As you may suspect, you are not alone with your chocolate cravings. The question is where are these cravings coming from? Cravings for chocolate or sugar can occur for a number of reasons, and the first step in deducing your craving is to understand why you are craving it the first place.
While several factors may contribute to chocolate being your sweet vice, part of the problem may be that you have a magnesium deficiency. Many people are deficient in magnesium, and chocolate is often a source of this important mineral. According to Dr. Carolyn Dean’s book, The Magnesium Miracle, magnesium has been largely ignored in health care, yet it has been scientifically proven to be a vital part of our overall health. In America nearly two-thirds of the population are deficient because of the high amount of junk food in diets. If you are eating more junk foods and highly processed foods, you are not getting enough of the right vitamins and minerals into your body.
Benefits of magnesium.
Magnesium is required for over 300 biochemical reactions throughout the body. Magnesium is vital for the following:
• Maintenance of healthy muscle
• Nerve and heart function
• Bone and teeth health – just as important as calcium!
• Regulating blood pressure and blood sugar levels
• Maintaining tissue sensitivity to insulin
• Detoxifies toxic chemicals and eliminates heavy metals from the body
Interestingly, clinicians often note that magnesium deficiency leads to sugar cravings and chocolate cravings that disappear as soon as magnesium levels are brought back to normal. Because large amounts of magnesium are found in the hippocampus (the "emotional, thought and memory center of the brain"), deficiencies may form the emotional environment which encourages carbohydrate cravings.
A number of both animal and rat trials have shown that stress triggers chocolate cravings, which may in turn be related to noradrenaline and dopamine levels in the brain.
Dopamine has been called the "pleasure neurotransmitter" and evidence shows that dopamine is a magnesium-dependent neurotransmitter. It is possible that low levels of magnesium trigger low levels in dopamine in the brain, possibly triggering desires for chocolate as a biological attempt to increase dopamine and thus increase pleasure.
According to the Nutrition Guide for Clinicians, magnesium deficiency can lead to migraines, particularly menstrual migraines. Other serious conditions such as chronic fatigue syndrome, fibromyalgia, asthma, bronchial diseases, Parkinson’s and Alzheimer’s may be partially attributed to magnesium deficiency, as these patients often have low levels of this mineral.

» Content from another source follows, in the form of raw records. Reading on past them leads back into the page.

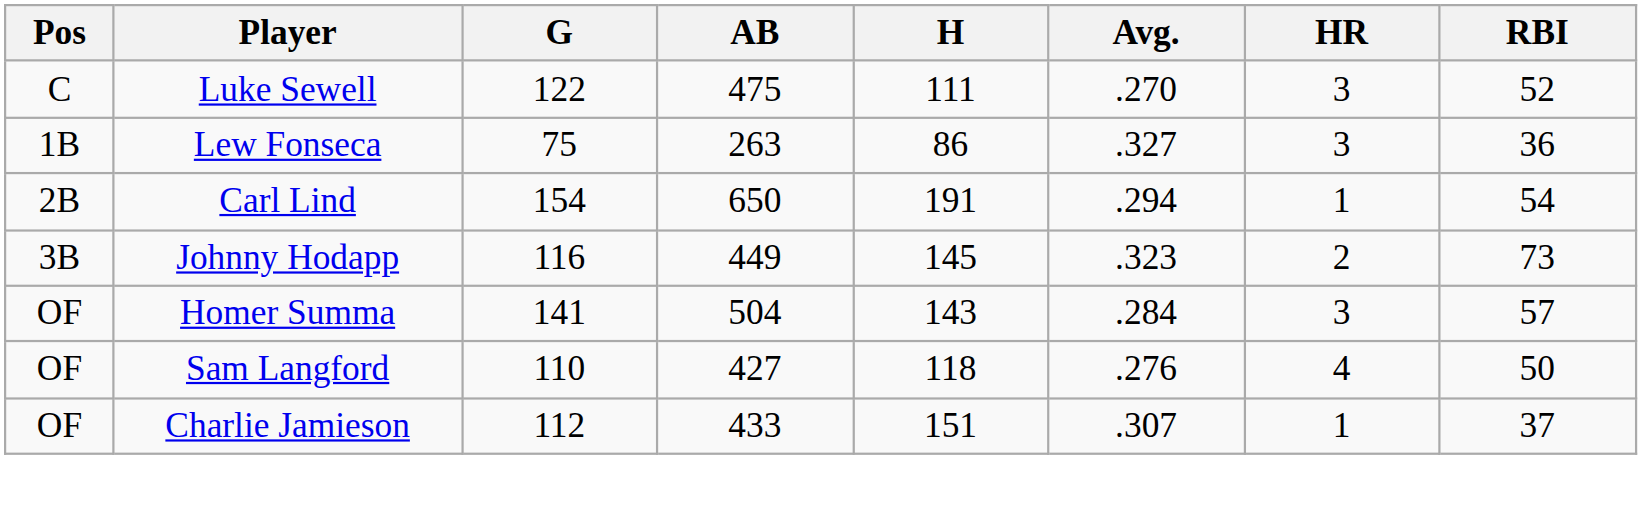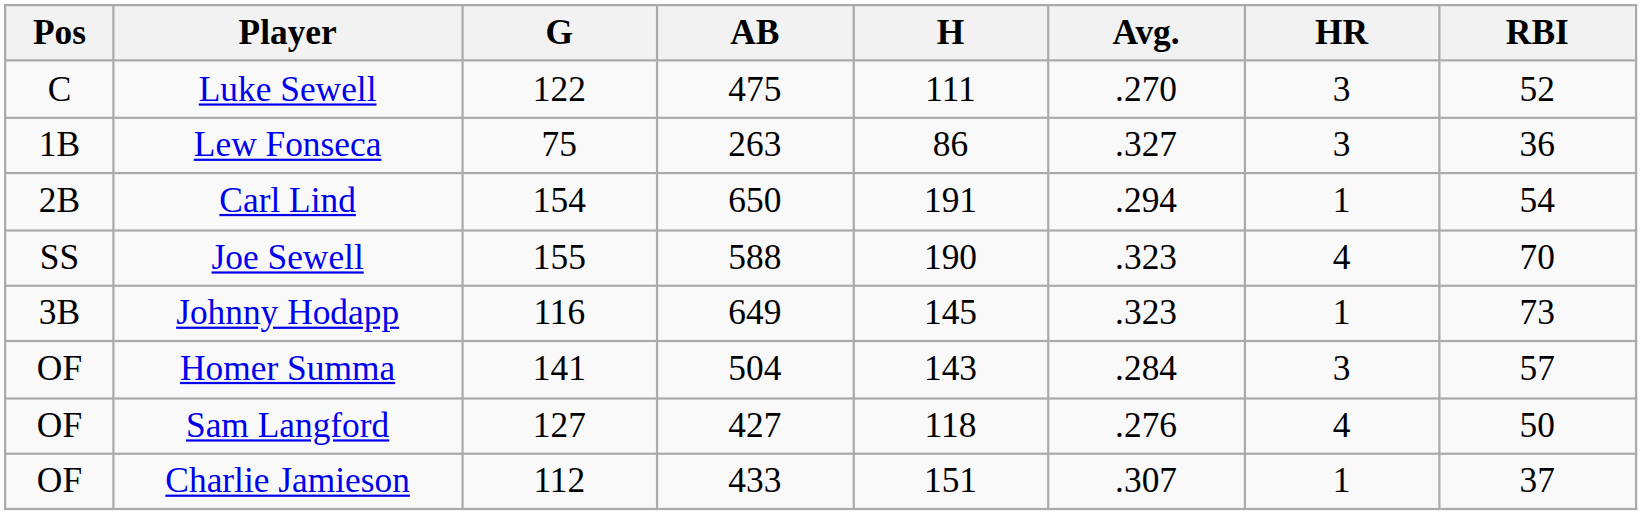+ row: SS | Joe Sewell | 155 | 588 | 190 | .323 | 4 | 70
Johnny Hodapp | AB: 449 -> 649
Johnny Hodapp | HR: 2 -> 1
Sam Langford | G: 110 -> 127
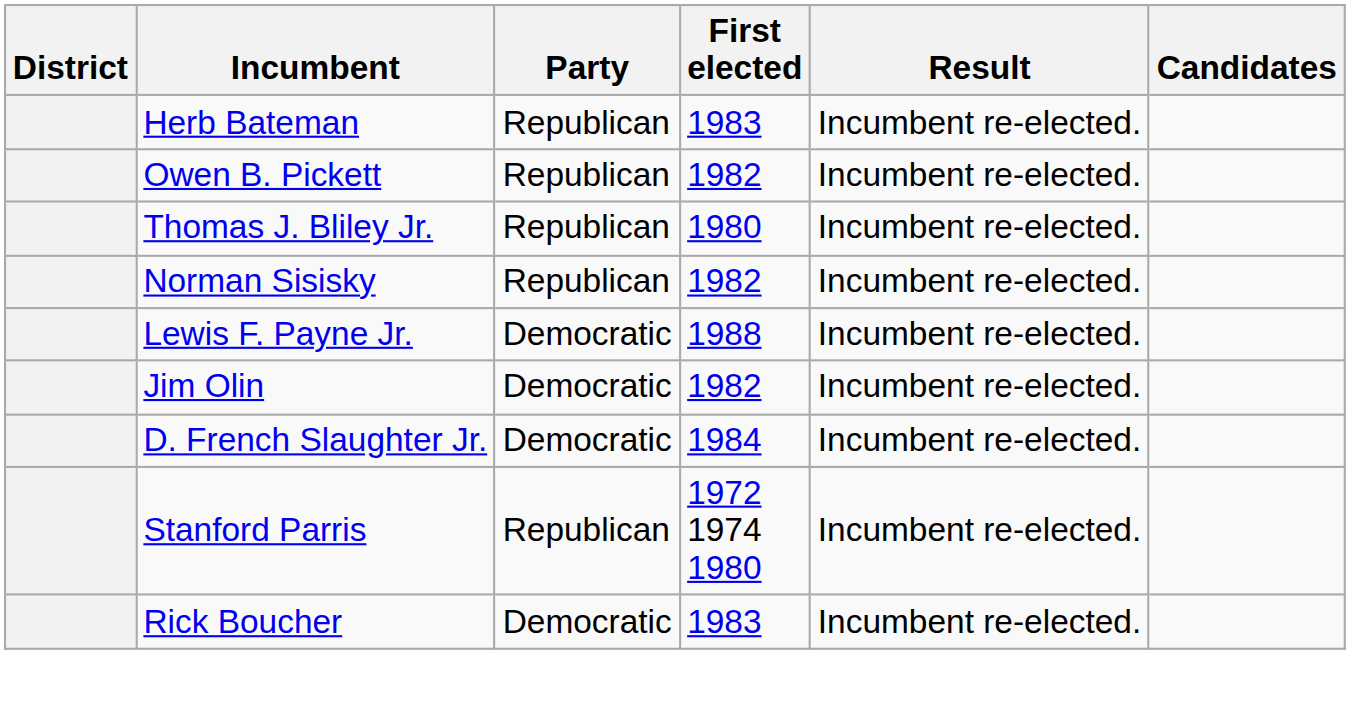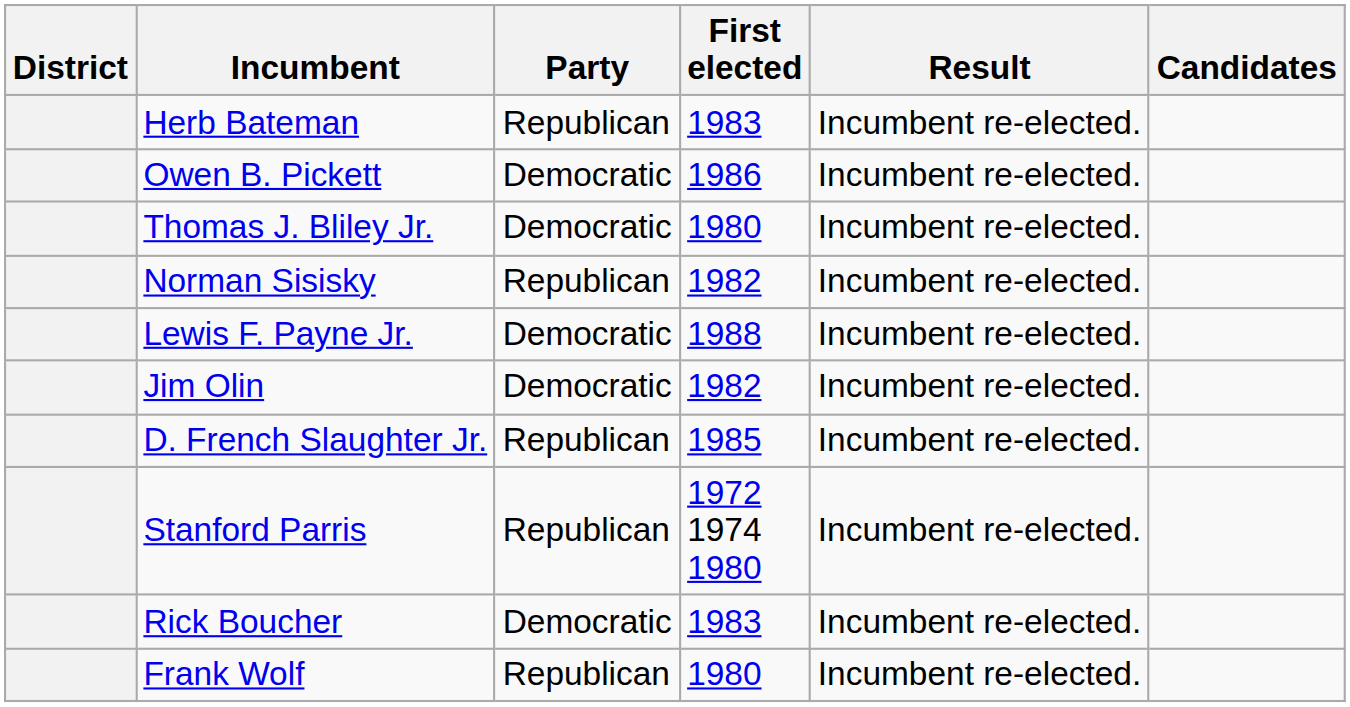Owen B. Pickett | Party: Republican -> Democratic
Owen B. Pickett | First elected: 1982 -> 1986
Thomas J. Bliley Jr. | Party: Republican -> Democratic
D. French Slaughter Jr. | Party: Democratic -> Republican
D. French Slaughter Jr. | First elected: 1984 -> 1985
+ row: Frank Wolf | Republican | 1980 | Incumbent re-elected.
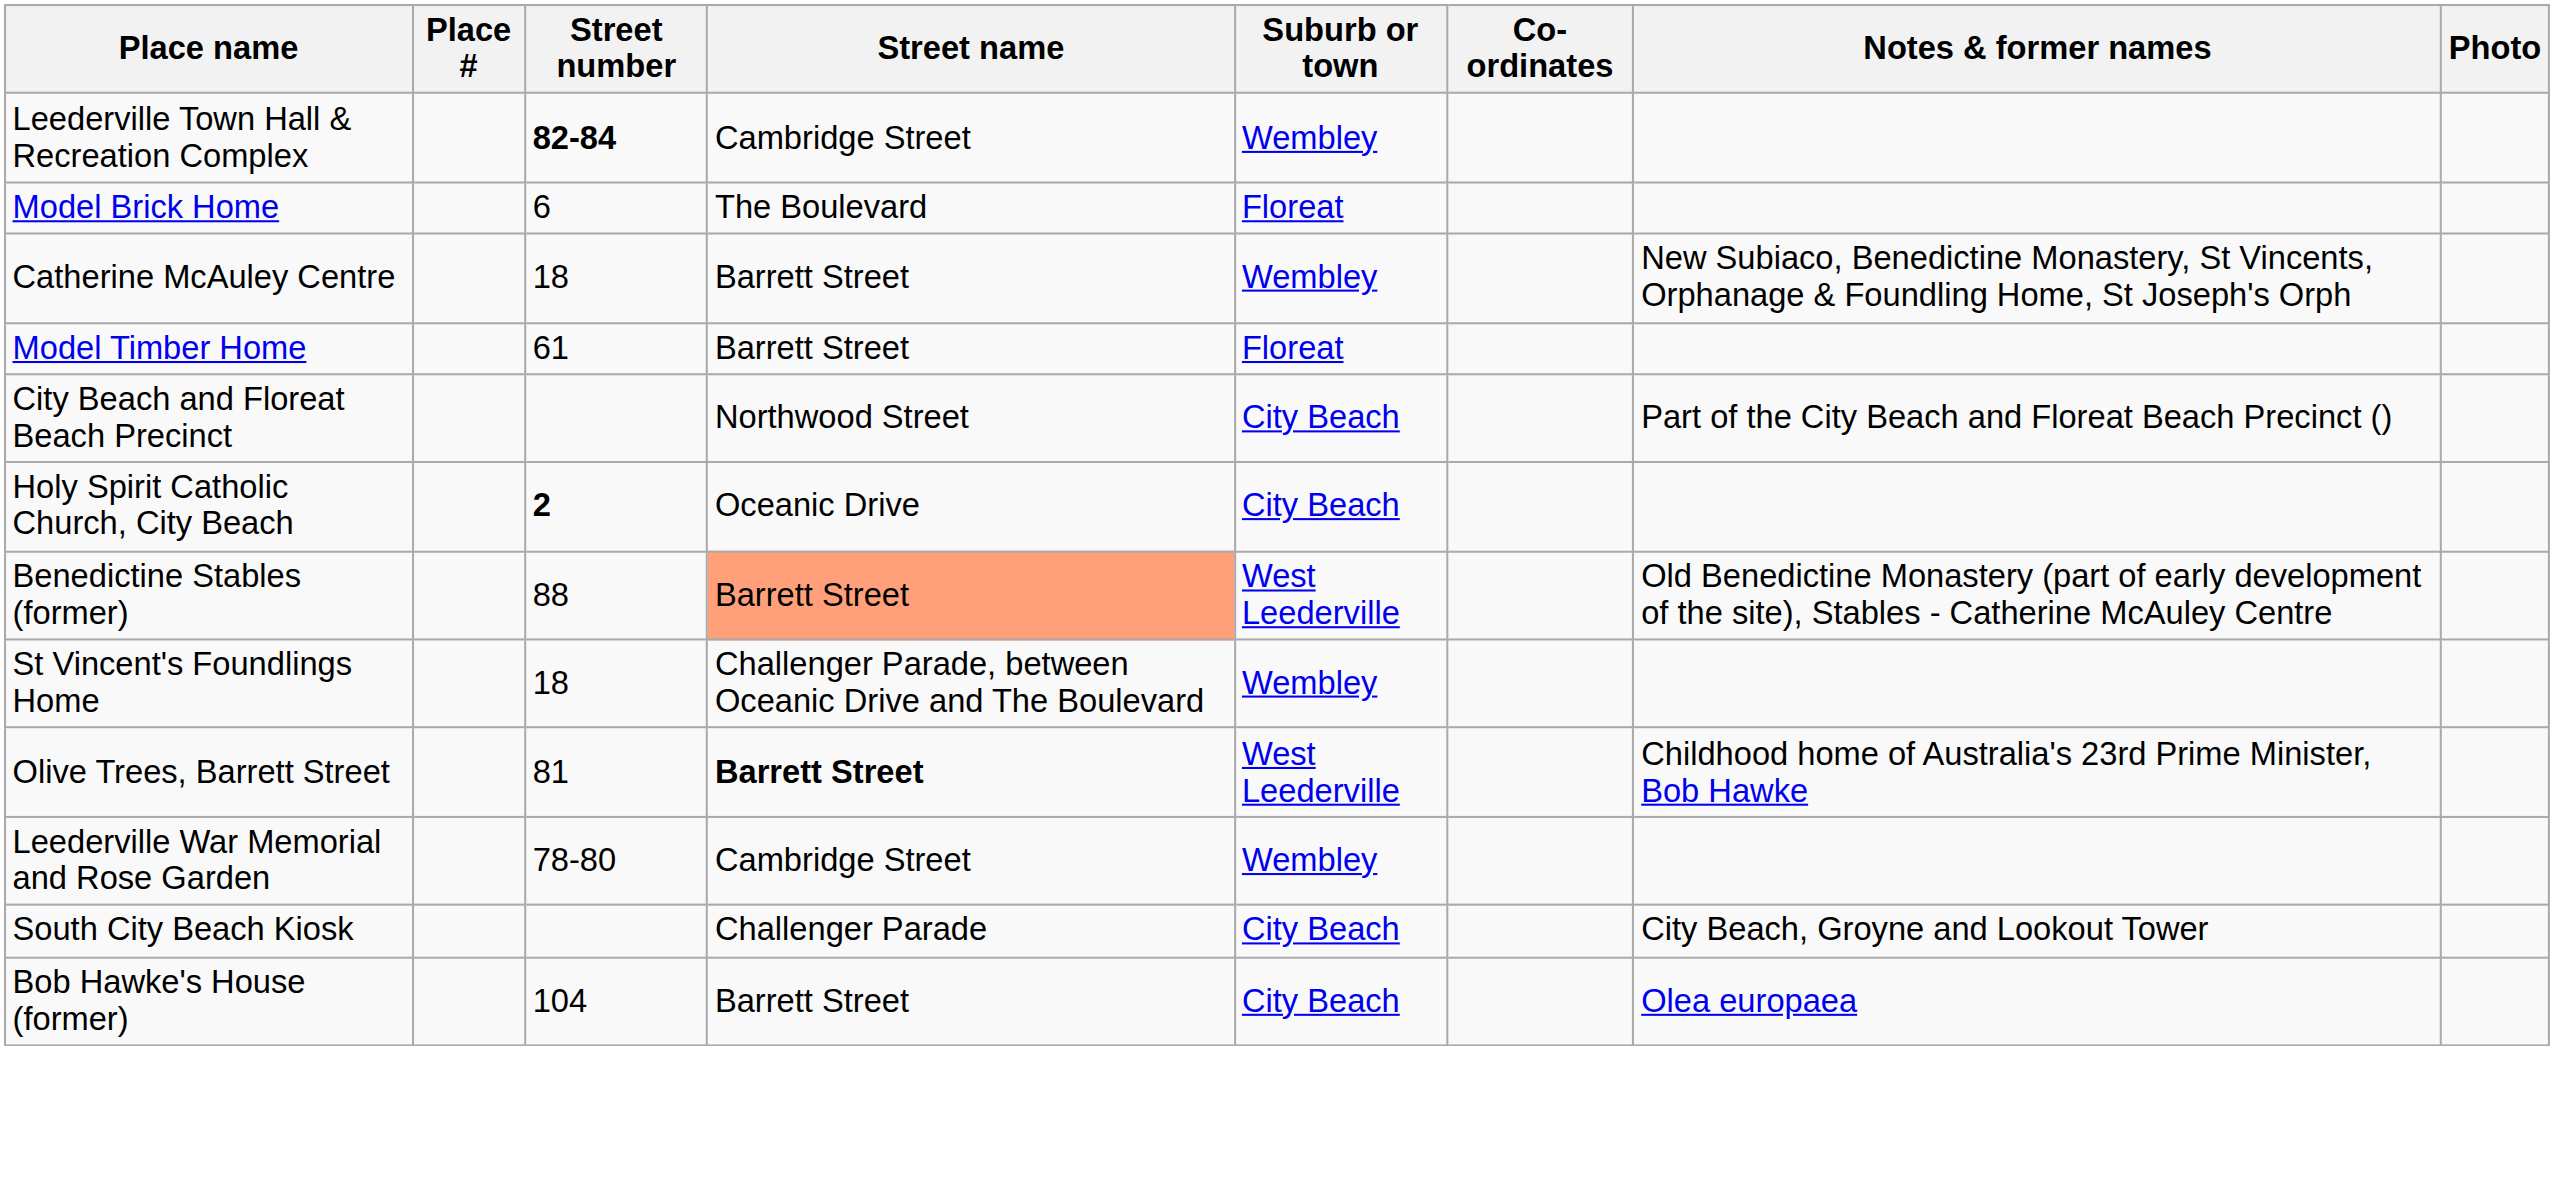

Magnesium-rich foods include spinach, black beans, halibut, pumpkin and squash seeds, okra, whole grains, scallops and cacao/chocolate.
Now, back to chocolate
Does this mean you should run out and stock up on chocolate bars? Unfortunately, no. Most chocolate treats are also loaded with refined sugars, which are harmful to your body. To receive the true benefits of chocolate, including its high magnesium content, it’s important to find the purest form of chocolate. That means the higher cacao content, the better.
Cacao is the pure, original form of chocolate. The cacao plant has small beans containing the cacao, which is harvested, processed and turned into your favorite chocolate bar. There are dark chocolate bars with 60, 70 or 85% cacao content. While these are much better than their milk chocolate counterparts, they still contain sugar and other added ingredients. The healthiest option is to consume pure, raw organic cacao in powder or nibs form. Cacao is not only high in magnesium, but this super food is also an excellent source of dietary fiber, polyphenols and flavanols.
How to eat cacao
Cacao powder is delicious in a smoothie! Try combining the following ingredients in a blender – or experiment with your own - to make a super smoothie for breakfast or lunch. It’ll help give your body a major boost of essential vitamins and minerals and help curb that chocolate craving.
• 1 tsp cacao powder
• 200ml rice or almond milk
• ½ ripe avocado
• ½ banana
• 1 T raw, all natural almond butter
• ½ cup raw kale, stems removed
Because it is likely that mineral deficiencies are widespread, particularly in the dieting population, it is important that some assessment of mineral status be made. Correcting mineral deficiencies can go a long way toward helping the frustrated dieter control her impulses to eat something sweet, something fatty, or something devoid of nutrition in an attempt to satisfy an inner compulsion.